Dodd-Frank also created a private right of action enabling whistleblowers to file a retaliation complaint in federal court.
The SEC is authorized by Congress to provide monetary awards to eligible individuals who come forward with high-quality original information that leads to an SEC enforcement action in which more than $1 million in sanctions is ordered. The range for awards is between 10 percent and 30 percent of the money collected. The SEC has awarded roughly $376 million to 61 individuals since issuing its first award in 2012.
When the whistleblower rules were introduced, chief compliance officers and other corporate representatives were concerned that the prospect of securing a reward would encourage employees to avoid in-house hotlines and other methods for relaying tips about potential misconduct.
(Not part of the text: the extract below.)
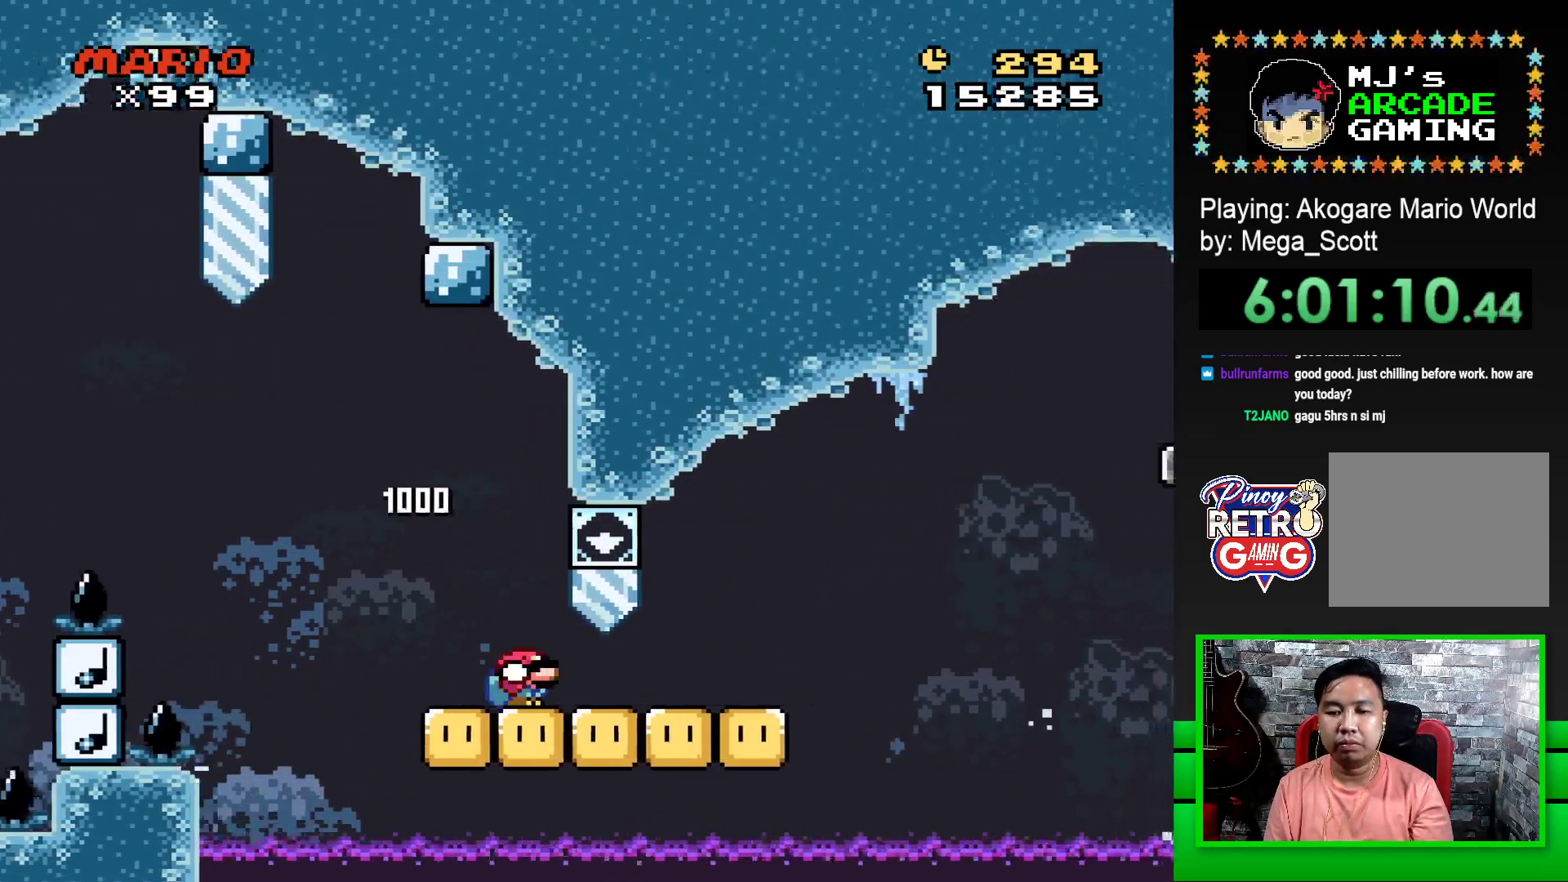
{"buttons": ["CROSS", "SQUARE", "DPAD_DOWN"], "events": [[500, "CROSS", "down"]]}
Companies in general would prefer to investigate such tips internally without – or before – having to go to the SEC.
For example, the Securities Industry and Financial Markets Association (Sifma) wrote in a 2010 comment letter on the SEC’s then-proposed whistleblower rules: ‘We believe that individuals, at least in the financial services industry if not more broadly, should be required to report potential misconduct to effective internal compliance reporting systems and allow those systems a chance to work in order to be eligible for a whistleblower award.’
In a letter to House Financial Services Committee chair Maxine Waters, D-California, and ranking member Patrick McHenry, R-North Carolina, Sifma expresses support for HR 2515 and states that reporting to the SEC should not be a requirement for protection under the anti-retaliation provisions of Securities Exchange Act.
‘[W]e support this legislation because it extends protection to whistleblowers who report internally at privately-held companies (specified in the legislation), such as non-public broker-dealers,’ writes Mark Schuermann, managing director and head of federal government and international affairs at Sifma.
‘Protection for internal whistleblowers has been a policy goal of the SEC since the outset of its whistleblower program, and we support efforts by Congress (and the SEC) to make clear that the anti-retaliation provisions extend to these whistleblowers as well as any other efforts to encourage internal reporting.’
He adds: ‘Sifma continues to believe that the first and best line of defense against violations of the securities laws is a robust internal compliance program responding to internal reporting of whistleblower claims.’
‘Whistleblower complaints generally can be resolved most quickly, effectively and efficiently by allowing the company itself to investigate and respond in the first instance (although in many cases the SEC staff then will want to validate the conclusions of the company’s internal investigation),’ Schuermann writes. ‘We believe that extending the anti-retaliation provisions to internal whistleblowers would further the important policy goal of reporting potential violations of the securities laws.’